Goebbels a compris que Furtwängler restera jusqu’à l’extrême limite. Il a senti que les idées du chef, son engagement contre le régime, se confondent avec son orgueil d’artiste qui veut tout diriger et qui n’aime pas être contredit. Les idées dans une main, dans l’autre l’ego. Il sait que Furtwängler ne partira pas d’Allemagne car il craint de perdre son statut de demi-dieu. Les jeunes loups comme Karajan n’attendent que ça.
Depuis 1933, Göring veut s’approprier le chef d’orchestre. Goebbels n’a jamais pu cacher sa rivalité envers le maréchal obèse. Göring a nommé Furtwängler conseiller d’État, titre prestigieux mais vide, irrévocable. Göring est un vrai prédateur, il sait s’y prendre pour piéger les hommes qui aiment les honneurs. Le titre de conseiller d’État ne peut pas être annulé sans une décision spéciale du Führer, et en cas de meurtre ou de trahison. Pour compromettre une personnalité, il n’y a pas mieux. De son côté, Goebbels, dès son arrivée au pouvoir, bombarde le célèbre musicien de titres : Reichskultursenator, vice-président de la Reichsmuzikkammer. Le musicien accepte, parce qu’il a toujours été un homme d’influence.

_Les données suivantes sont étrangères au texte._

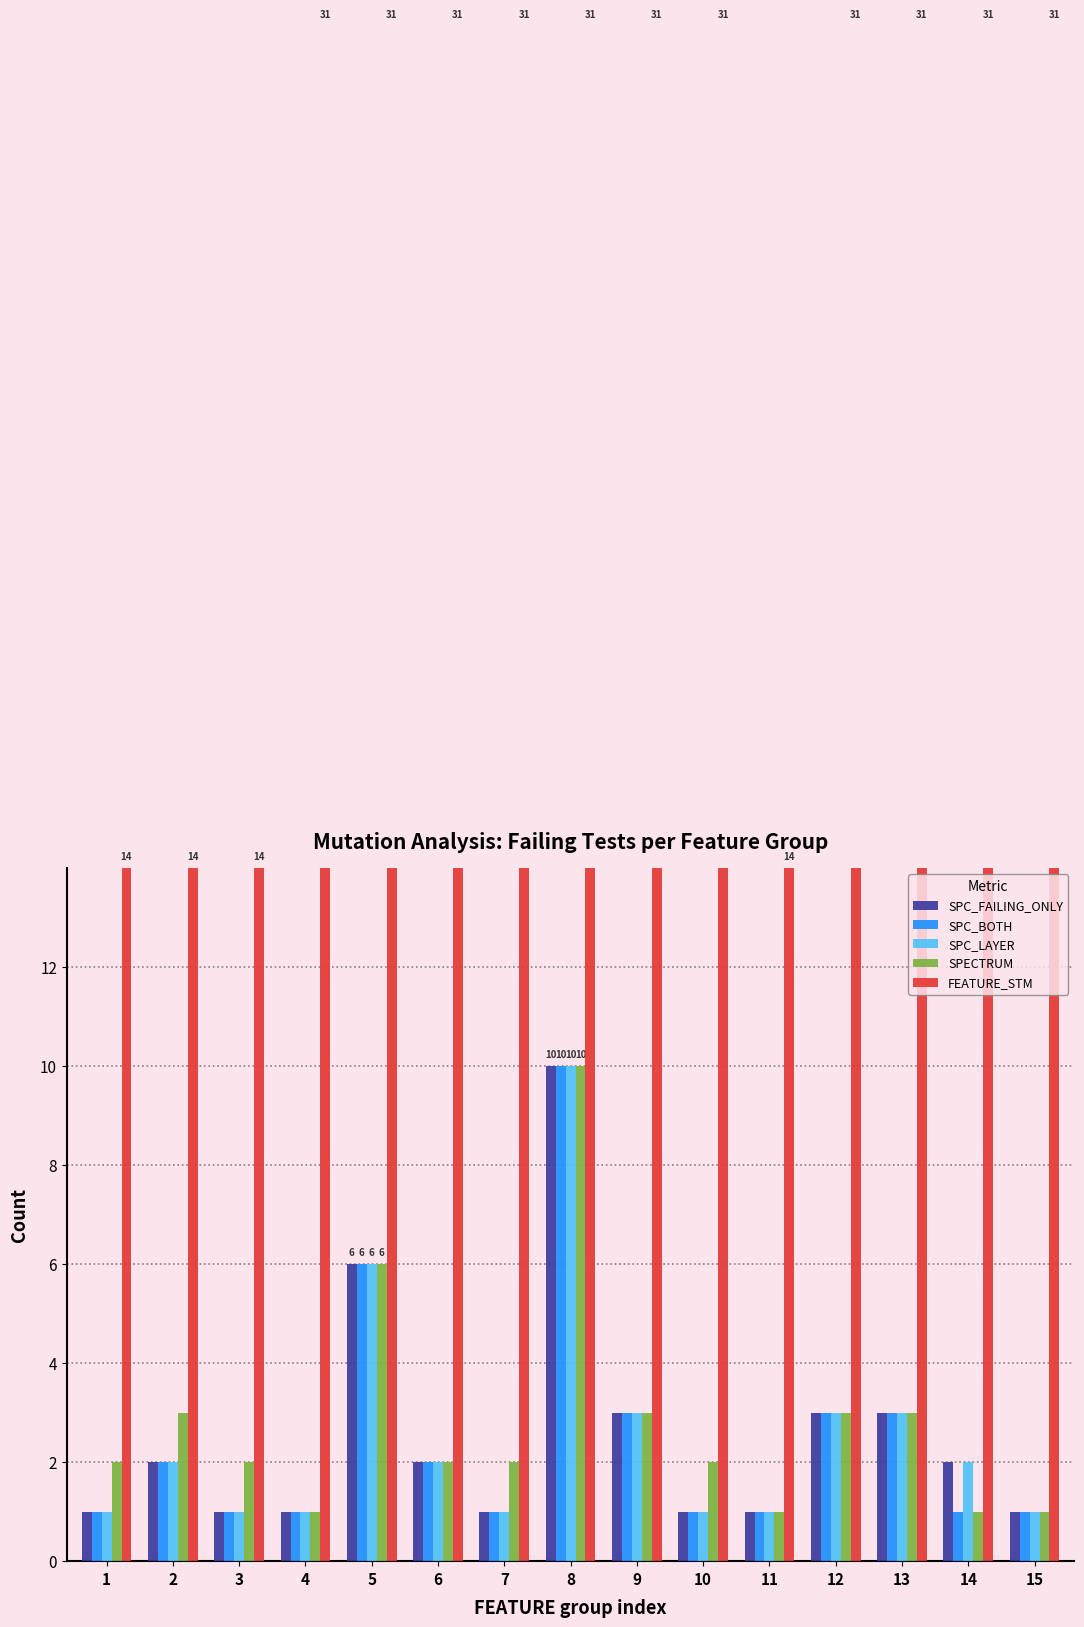

Which series has the largest total across all categories?

FEATURE_STM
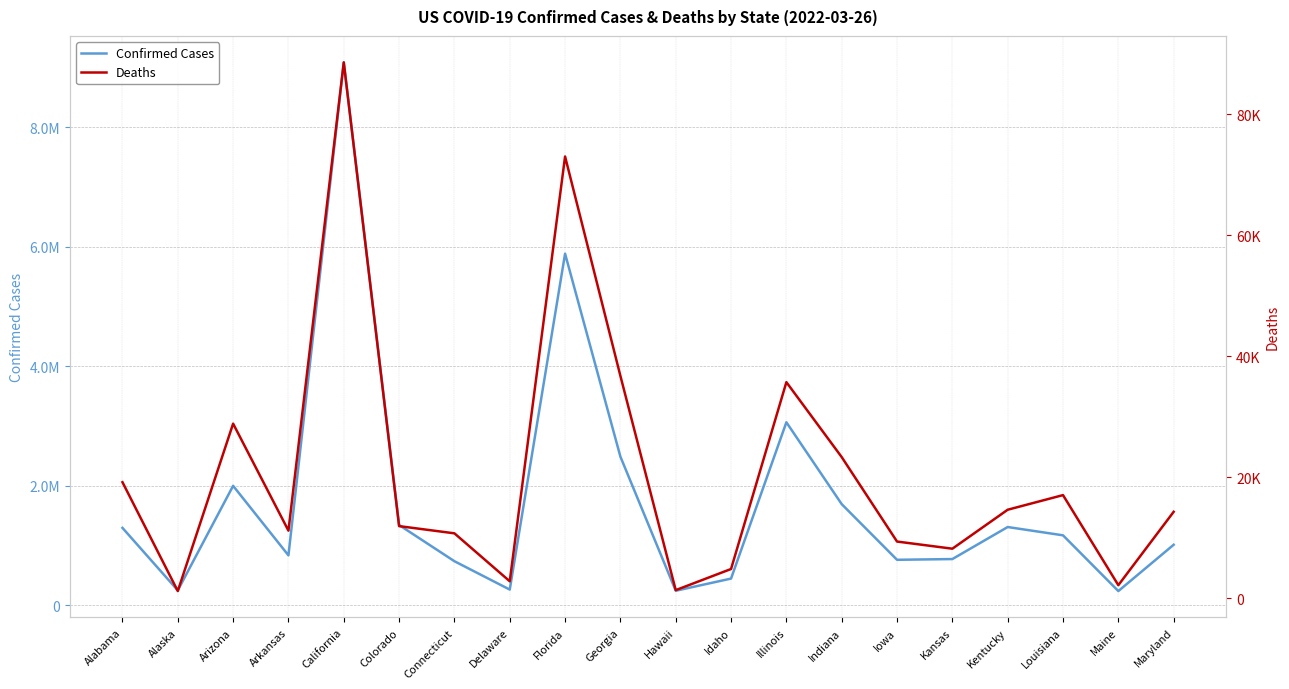

True or false: Confirmed Cases and Deaths cross at least once.

False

La rivalité entre Göring et Goebbels prend des tournures perverses. Göring interdit l’opéra de Hindemith parce que le Staatsoper est placé sous sa tutelle. Goebbels va autoriser la version symphonique qui sera jouée par le Philharmonique, parce que l’orchestre est directement sous son autorité. Il marque un point dans sa rivalité avec Göring et laisse croire au chef d’orchestre orgueilleux qu’il demeure un homme libre.
Au-dessus de cette foire d’empoigne, Hitler observe et compte les coups. C’est lui qui sifflera la fin de la partie.
11
28 février 1935. Furtwängler saute dans un taxi. Berlin est figé dans le froid matinal. Sur la Sprée, de lourdes péniches peinent en direction du port, traçant leur route dans la brume comme des vaisseaux fantômes.
— Vous êtes monsieur Furtwängler ? demande le chauffeur en jetant un œil dans le rétroviseur.
— Oui, répond le chef d’un ton maussade.
— J’ai lu l’article que vous avez fait paraître dans le journal. Félicitations !
— Merci.
— C’est pour cela que vous vous rendez au ministère ?
— Une affaire personnelle.
Le chauffeur s’excuse de sa curiosité. Furtwängler ne relance pas la discussion. Les espions sont partout. Les travaux sur la Wilhelmplatz obligent à faire un détour en passant derrière le palais Radziwill que le régime a décidé de transformer en chancellerie et à quitter la Wilhelmstrasse, l’artère principale. La dernière fois que le chef d’orchestre a mis les pieds dans cet antre du pouvoir, c’était pour rencontrer Hitler lui-même, en 1932, à l’hôtel Kaiserhof. Il s’en souvient comme si c’était hier.
— Nous serons élus, avait prévenu celui qui devait devenir le Führer du peuple allemand.
Furtwängler ne l’avait pas pris au sérieux. Le mépris est toujours mauvais conseiller. L’homme au physique de garçon coiffeur tient à présent le destin de l’Allemagne dans ses mains qui paraissent fragiles. Il l’éventre, son pays, le balafre, en tous sens, fait sortir de terre le monde d’en dessous, celui des mauvais génies. Des grues et des bennes vont et viennent. Berlin est devenu un vaste chantier qui patauge dans la boue froide. L’Allemagne n’est plus à genoux devant l’Europe. Elle accueillera les jeux Olympiques dans un an.
Le taxi s’arrête derrière un camion chargé de gravats. Une barrière interdit d’aller plus loin.
— Vous devez continuer à pied, dit le chauffeur en glissant sa monnaie dans la poche de sa veste.
Les arbres de la place ont disparu. À côté de la station de métro, d’énormes pelles mécaniques creusent ce qui fut le parc. Leurs mandibules de fer lâchent des panaches de fumée noire à chaque prise. À ce qu’il se murmure, le nouveau régime construit des bunkers souterrains. La guerre n’est pas loin.